Anyway, with that data in hand, I plotted total literary mentions (1850-1875) against decennial census counts and ran a simple linear regression on each one. Individually, this produced plots like this (using 1850 census data):


The r2 value in this case is 0.46, meaning that a city’s 1850 population appears to account for a little less than half the observed variation in literary attention to it over the next two deacdes. Repeat for every decade with census data to 1990 and you get this:

Literary attention vs. Population, 1790-1990

That’s pretty and all, but it’s a little hard to see the trends in the r2 values, which are the thing that would help to quantify the degree of correlation between population and literary attention over time. So let’s pull out the r2‘s and plot them:

r-squared values over time with Gaussian fit

Now this is pretty interesting (he says, of his own work). Note again that the literary data is the same in every case; the only thing that’s changing is the census-year population. So the position of the largest r2 tells us which decade’s population distribution most closely predicts the allocation of literary-geographic attention between 1850 and 1875. The maximum observed r2 is in the 1830 data. The fit line here (which is a simple Gaussian, by the way, a fact that’s also kind of nifty and unexpected, since it’s a pretty good fit and symmetrical forward and backward in time) has its max in 1832.

The average book in the literary corpus was published in 1862 and the average age of the author at publication was 42. So it looks like lag peaks at around 30 years and corresponds to the author’s … “experience,” maybe we’d call it? … at age 12. I’d say this is a piece of evidence in favor of the formative-psychological hypothesis, and then I’d wave my hands vigorously indeed.

I expect to do some more exploration in the months ahead. Having literary data forward to 1990 will be a big help. A few things I’ll be looking into:

  • International comparison. How does lag change, if at all, in other national contexts? The U.S. was (and is) pretty young. Maybe longer-established nations have different dynamics. And how about changes in U.S. representation of foreign cities and vice versa? My guess is that lag is longer the less an author or culture knows about a foreign place.
  • Does lag change over time? Is it shorter today than it was 150 years ago? My guess: yes, but not radically.
  • Is the falloff in fit quality always symmetrical in time, and am I capturing all the relevant dynamics? The near-symmetry in the current data is surprising to me; I would have expected better backward fit than forward.

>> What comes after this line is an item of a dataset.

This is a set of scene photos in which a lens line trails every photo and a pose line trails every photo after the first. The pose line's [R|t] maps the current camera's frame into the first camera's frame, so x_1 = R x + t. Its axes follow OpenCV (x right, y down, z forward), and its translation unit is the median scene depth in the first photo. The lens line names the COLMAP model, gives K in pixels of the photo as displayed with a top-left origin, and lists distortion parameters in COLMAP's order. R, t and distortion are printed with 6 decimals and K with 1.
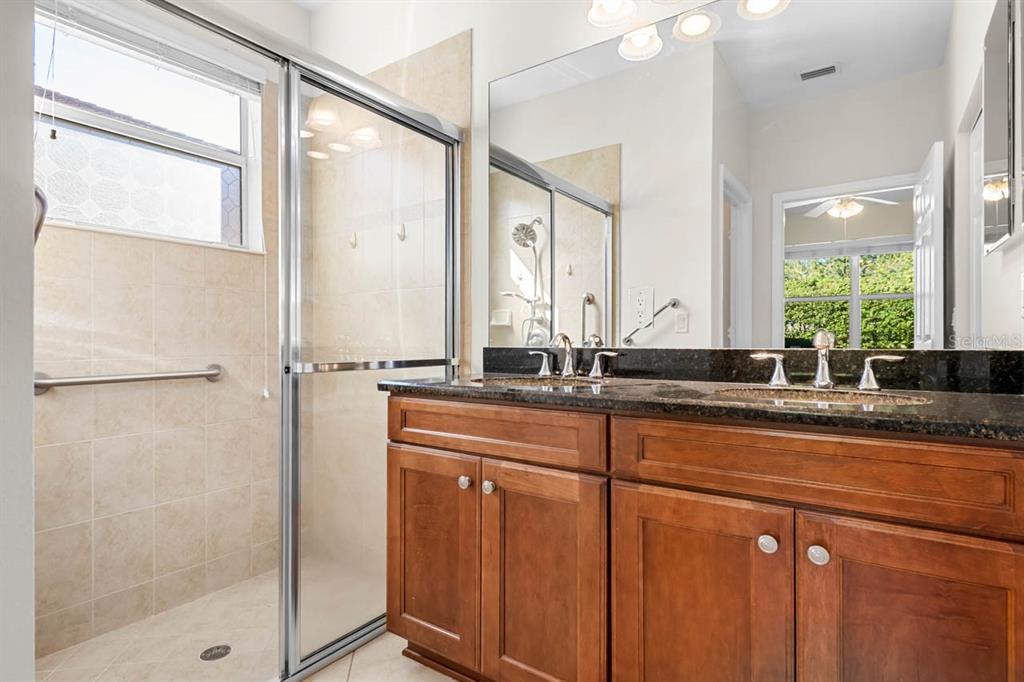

Could be an artifact of the United States’ youth at the time; several of the cities in question didn’t exist for much more than a decade or two before the literature represented in the corpus was written. I wonder if part of this, too, is down to offsetting effects of memory (skewing fit better backward in time) and relative population stability (skewing things forward).
  • Other ways to get at the same question. A comparison of topical content against textual media presumed to be faster moving (newspapers, journals, etc.) would be instructive. How much more conservative is fiction than non-fiction?

Finally, three data notes:

  • Full data is available from the data page. And the code used for analysis and plotting can be had as an IPython notebook.
  • Careful readers will have noticed that the fits are log-linear, i.e., I’ve used the (base 10) logarithms of the values for mentions and population. This is what you’d expect to do for data like these that follow a power-law distribution.
  • I’ve dropped non-existent cities from the computed regressions (though not the visualizations) as appropriate before 1850 (by which time all the cities have population tallies). I think this is defensible, but you could argue for keeping them and using zero population instead. If I’d done that, the fit quality for 1840 and earlier would have been lower, pushing support toward the presentist hypothesis. But that would also be misleading, since it would amount to treating those cities as if they did exist, but were very small, which isn’t true. That’s one of the reasons to include cities like Salem and Nantucket and Newport, which really were existent but small(ish) from the earliest days of the republic. Anyway, an interpretive choice.